東洋経済オンライン / 2019年7月29日 7時0分

民主党が進歩派の候補を選定する場合は、共和党と民主党の接戦州である南部のサンベルト(北緯37度以南で日照時間が長い地域)で勝利することによって、ホワイトハウスを奪還する戦術もありうる。若年層・マイノリティ・大卒の民主党支持者が増加しつつあるからだ。ただし、この地域はいまだに共和党、トランプ大統領の人気が根強いため、ラストベルト地域での戦いと比べて民主党にとってははるかに難しいものになる。

注)ブルーウォールとは民主党の牙城の州を指す。シンボルカラーが青の民主党が大統領選で勝利を重ねてきた州。

民主党の大統領候補者による第1回民主党テレビ討論会(2019年6月26~27日)までは、支持率は知名度に基づくものだった。2017年まで副大統領であったジョー・バイデン氏や2016年大統領選に出馬したバーニー・サンダース上院議員が先頭を走っていた。だが、今やその先頭集団にはエリザベス・ウォーレン上院議員、カマラ・ハリス上院議員、インディアナ州サウスベンド市のピート・ブティジェッジ市長などがくい込み、トップ争いは激しさを増している。

今日、民主党は大きく2つのグループに分けることができる。1つが「革新派」、もう1つが「復元派」だ。

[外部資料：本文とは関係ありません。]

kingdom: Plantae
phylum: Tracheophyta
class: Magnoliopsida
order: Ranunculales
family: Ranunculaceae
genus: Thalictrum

革新派とは既存の政治体制の破壊、一新を望む進歩派のグループだ。ウォーレン、ハリス、サンダース、ブティジェッジなどが入る。対する「復元派」は、トランプ大統領のみを問題視し、既存の政治体制の一新までは望まない穏健派・主流派のグループだ。同グループには、バイデン氏のほか、エイミー・クロブチャー上院議員、マイケル・ベネット上院議員、ジョン・ヒッケンルーパー前コロラド州知事などが含まれる。だが、先頭集団に入っている復元派候補はバイデン氏のみであり、復元派グループは同氏がほぼ独占している状態だ。

■選ぶのはバイデン氏かアウトサイダーか

NBCテレビ-ウォールストリートジャーナル紙の世論調査(2019年7月7~9日)で、民主党候補の政策について民主党予備選の有権者を対象にした質問に次のようなものがある。「費用がかかり、法律にするのは難しい可能性があるものの、大幅な変化をもたらす大規模な政策を提案する候補を支持する」か、「費用は比較的抑えられ、法律にするのはより容易であるものの、変化はわずかな小規模な政策を提案する候補を支持する」か。

前者と答えたのは54%で、後者と答えたのは41%であった。つまり前者が革新派支持、後者が復元派支持といえ、民主党有権者は革新派支持者のほうが多い。だが、54%を4人で争う一方、41%をバイデン氏が独り占めするかぎり、同氏は予備選で当面残る可能性が高い。